## [REQUIRED TASK A]
Change "phylum" to "division" in the rows starting at the line containing "common name: White-breasted nuthatch" and ending at the last line of the rows, and give back only those lines with everything else left as it is.

## [TEXT TO READ]

Check if sender is blacklisted:

sudo mb-blacklist test spammer@bad.com

Example output:

Testing: spammer@bad.com

MATCH: Blacklist entry
  Type: Email address
  Entry: spammer@bad.com
  Added: 2025-01-13
  Reason: Persistent spam
  Action: REJECT
  Matches: 1,234

Action: REJECT with message "Sender blocked by policy"

Test domain:

sudo mb-blacklist test anyone@spam-domain.com
# Tests against domain blacklist entry

Bulk Testing

Test multiple addresses:

cat > /tmp/test-senders.txt << EOF
sender@example.com
partner@company.com
spammer@bad.com
phisher@evil.net
EOF

sudo mb-whitelist test-bulk /tmp/test-senders.txt

Priority and Precedence

List Priority

When both whitelist and blacklist match:

  1. Explicit entry (email address) overrides domain
  2. Whitelist overrides blacklist
  3. Most specific entry wins

Example:

# Domain blacklisted
sudo mb-blacklist add @example.com

# But specific address whitelisted
sudo mb-whitelist add trusted@example.com

# Result: trusted@example.com is ALLOWED
# Other addresses at example.com are BLOCKED

Priority Order

1. Whitelist (email address)

## [RECORDS FOR THE TASK]

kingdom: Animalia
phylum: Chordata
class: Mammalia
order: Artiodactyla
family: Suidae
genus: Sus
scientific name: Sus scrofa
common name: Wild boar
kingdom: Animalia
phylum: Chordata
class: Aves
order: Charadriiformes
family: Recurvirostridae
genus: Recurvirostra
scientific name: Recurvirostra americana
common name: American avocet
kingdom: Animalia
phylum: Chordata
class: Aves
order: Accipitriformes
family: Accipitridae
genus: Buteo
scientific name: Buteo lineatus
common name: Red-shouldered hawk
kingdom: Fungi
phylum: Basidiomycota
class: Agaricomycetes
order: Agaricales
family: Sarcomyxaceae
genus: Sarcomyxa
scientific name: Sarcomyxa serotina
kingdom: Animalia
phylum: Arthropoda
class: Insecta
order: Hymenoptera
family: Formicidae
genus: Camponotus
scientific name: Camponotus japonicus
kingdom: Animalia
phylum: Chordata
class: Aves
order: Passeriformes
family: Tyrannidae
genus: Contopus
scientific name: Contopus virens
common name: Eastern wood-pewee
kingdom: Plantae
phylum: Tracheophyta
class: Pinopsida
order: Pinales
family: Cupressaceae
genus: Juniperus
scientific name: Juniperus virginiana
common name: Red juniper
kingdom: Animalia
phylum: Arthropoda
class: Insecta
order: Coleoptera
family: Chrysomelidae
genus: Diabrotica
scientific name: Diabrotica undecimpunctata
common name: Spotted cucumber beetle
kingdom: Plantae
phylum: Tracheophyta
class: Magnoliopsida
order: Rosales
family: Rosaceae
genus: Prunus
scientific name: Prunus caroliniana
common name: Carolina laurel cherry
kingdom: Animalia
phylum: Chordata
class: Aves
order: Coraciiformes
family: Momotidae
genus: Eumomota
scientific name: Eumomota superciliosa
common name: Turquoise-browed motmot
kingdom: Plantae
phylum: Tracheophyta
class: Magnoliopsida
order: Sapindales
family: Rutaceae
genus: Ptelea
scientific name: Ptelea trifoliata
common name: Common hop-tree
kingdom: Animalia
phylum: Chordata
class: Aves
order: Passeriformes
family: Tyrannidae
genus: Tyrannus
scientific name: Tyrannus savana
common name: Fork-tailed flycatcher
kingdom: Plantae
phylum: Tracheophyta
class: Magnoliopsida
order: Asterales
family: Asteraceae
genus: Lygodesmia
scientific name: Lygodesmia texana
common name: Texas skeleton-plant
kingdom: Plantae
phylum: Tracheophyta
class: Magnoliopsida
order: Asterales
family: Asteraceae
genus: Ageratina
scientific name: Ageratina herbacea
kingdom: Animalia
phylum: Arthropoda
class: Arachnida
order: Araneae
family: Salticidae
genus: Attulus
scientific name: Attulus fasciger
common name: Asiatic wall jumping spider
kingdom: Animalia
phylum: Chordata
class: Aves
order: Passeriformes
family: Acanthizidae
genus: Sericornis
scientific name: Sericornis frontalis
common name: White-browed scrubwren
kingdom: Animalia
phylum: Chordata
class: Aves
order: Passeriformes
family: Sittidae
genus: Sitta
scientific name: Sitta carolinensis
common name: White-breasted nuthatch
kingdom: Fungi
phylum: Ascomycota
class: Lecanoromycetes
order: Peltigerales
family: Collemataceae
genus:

## [REQUIRED TASK B]
Write out the entire text on sender blacklist and whitelist testing, word for word.

## [WRITTEN ANSWER A]
common name: White-breasted nuthatch
kingdom: Fungi
division: Ascomycota
class: Lecanoromycetes
order: Peltigerales
family: Collemataceae
genus:

## [WRITTEN ANSWER B]
Check if sender is blacklisted:

sudo mb-blacklist test spammer@bad.com

Example output:

Testing: spammer@bad.com

MATCH: Blacklist entry
  Type: Email address
  Entry: spammer@bad.com
  Added: 2025-01-13
  Reason: Persistent spam
  Action: REJECT
  Matches: 1,234

Action: REJECT with message "Sender blocked by policy"

Test domain:

sudo mb-blacklist test anyone@spam-domain.com
# Tests against domain blacklist entry

Bulk Testing

Test multiple addresses:

cat > /tmp/test-senders.txt << EOF
sender@example.com
partner@company.com
spammer@bad.com
phisher@evil.net
EOF

sudo mb-whitelist test-bulk /tmp/test-senders.txt

Priority and Precedence

List Priority

When both whitelist and blacklist match:

  1. Explicit entry (email address) overrides domain
  2. Whitelist overrides blacklist
  3. Most specific entry wins

Example:

# Domain blacklisted
sudo mb-blacklist add @example.com

# But specific address whitelisted
sudo mb-whitelist add trusted@example.com

# Result: trusted@example.com is ALLOWED
# Other addresses at example.com are BLOCKED

Priority Order

1. Whitelist (email address)